I learned about New Jewish Agenda (NJA) because I was reading a lot of fantastic Jewish feminist writing like Bridges Journal and Melanie Kaye/Kantrowitz’s The Issue Is Power. I kept seeing references to NJA and I wondered what this organization was, that had so many inspiring activists and thinkers involved. When I realized that NJA had been active as a national progressive Jewish movement from 1980 to 1992, but there was really no public record of their work, I was even more curious. As I learned about this organization that was courageous in their work as “a Jewish Voice Among Progressives and a Progressive Voice Among Jews,” I felt as though I was finding the progressive Jewish home I had been looking for. I was hungry for NJA’s story, so I went digging in their boxes at the NYU Tamiment Archive to find out more.

What is the most surprising thing you’ve learned in your research?

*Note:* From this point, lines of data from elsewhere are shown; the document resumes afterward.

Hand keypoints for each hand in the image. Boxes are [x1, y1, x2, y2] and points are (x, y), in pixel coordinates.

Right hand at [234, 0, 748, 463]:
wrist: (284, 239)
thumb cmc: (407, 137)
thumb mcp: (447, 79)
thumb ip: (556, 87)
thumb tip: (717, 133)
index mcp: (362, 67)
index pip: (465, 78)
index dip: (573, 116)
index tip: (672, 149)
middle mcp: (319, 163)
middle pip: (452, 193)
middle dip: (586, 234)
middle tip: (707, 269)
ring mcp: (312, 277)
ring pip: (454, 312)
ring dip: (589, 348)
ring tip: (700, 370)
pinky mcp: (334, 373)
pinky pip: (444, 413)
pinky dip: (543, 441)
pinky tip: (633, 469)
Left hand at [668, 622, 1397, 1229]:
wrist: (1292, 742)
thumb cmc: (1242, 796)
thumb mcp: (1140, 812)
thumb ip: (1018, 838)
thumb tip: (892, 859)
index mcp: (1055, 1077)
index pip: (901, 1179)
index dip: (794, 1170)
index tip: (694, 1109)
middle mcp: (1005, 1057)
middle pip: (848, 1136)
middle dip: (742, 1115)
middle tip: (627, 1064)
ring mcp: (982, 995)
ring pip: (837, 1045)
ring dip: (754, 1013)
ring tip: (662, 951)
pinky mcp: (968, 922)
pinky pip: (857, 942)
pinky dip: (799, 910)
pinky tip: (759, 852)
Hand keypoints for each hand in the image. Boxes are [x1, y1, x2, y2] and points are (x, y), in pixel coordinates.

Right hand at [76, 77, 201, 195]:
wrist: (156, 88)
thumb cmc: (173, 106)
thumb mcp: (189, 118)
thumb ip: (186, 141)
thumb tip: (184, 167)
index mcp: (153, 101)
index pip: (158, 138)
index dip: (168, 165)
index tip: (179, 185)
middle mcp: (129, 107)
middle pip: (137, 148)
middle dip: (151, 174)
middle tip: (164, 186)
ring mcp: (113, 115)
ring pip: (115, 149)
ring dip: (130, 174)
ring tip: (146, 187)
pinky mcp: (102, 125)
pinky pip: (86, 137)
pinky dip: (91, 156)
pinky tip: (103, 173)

I knew that there was a long history of Jewish American activism working for Middle East peace and justice, but I didn’t know a lot of specifics like the fact that Jewish activists had called for a freeze on Israeli settlements in the West Bank as early as 1983. New Jewish Agenda brought a resolution on this issue to the General Assembly of the Council of Jewish Federations – a huge public education opportunity. I also didn’t know that Jewish activists were actively engaged in Central American solidarity, work for worldwide nuclear disarmament, anti-apartheid organizing, and really every major political issue of the 1980s. I was thrilled to learn that NJA had such a range of progressive campaigns and built analysis that is still really informative.

What do you hope contemporary social justice-minded Jews will take away from the story of NJA?

NJA was an exciting in-gathering of secular and religious Jewish activists who accomplished a huge body of work and shifted conversations on international issues. At the same time, NJA was a feminist organization that recognized that the personal is political. Activists in NJA addressed anti-Semitism on the Left and the silencing of dissent within mainstream Jewish organizations, and they didn’t shy away from looking at internal issues of classism, racism, and homophobia. They had a truly intersectional political analysis that is still illuminating, two decades after they shut down.

What do you do when you’re not working on this project? Do you have any ideas for future research?

These days I’m pursuing an M.A. with a focus called Transformative Language Arts, working as a grassroots fundraising consultant, and I just starred in a really fun short video called “Little Orphan Gender Revolutionary Annie” where Orphan Annie sings about gender self-determination and dances on a toy theater stage. 

Right now I’m really excited to study and document the creative work of my friend Jenny Romaine, who has a brilliant methodology around creating New Yiddish Theater that mixes archival texts with modern culture. I’m inspired by Jenny’s work on a creative and scholarly level, and I also just love performing in the spectacles she manifests.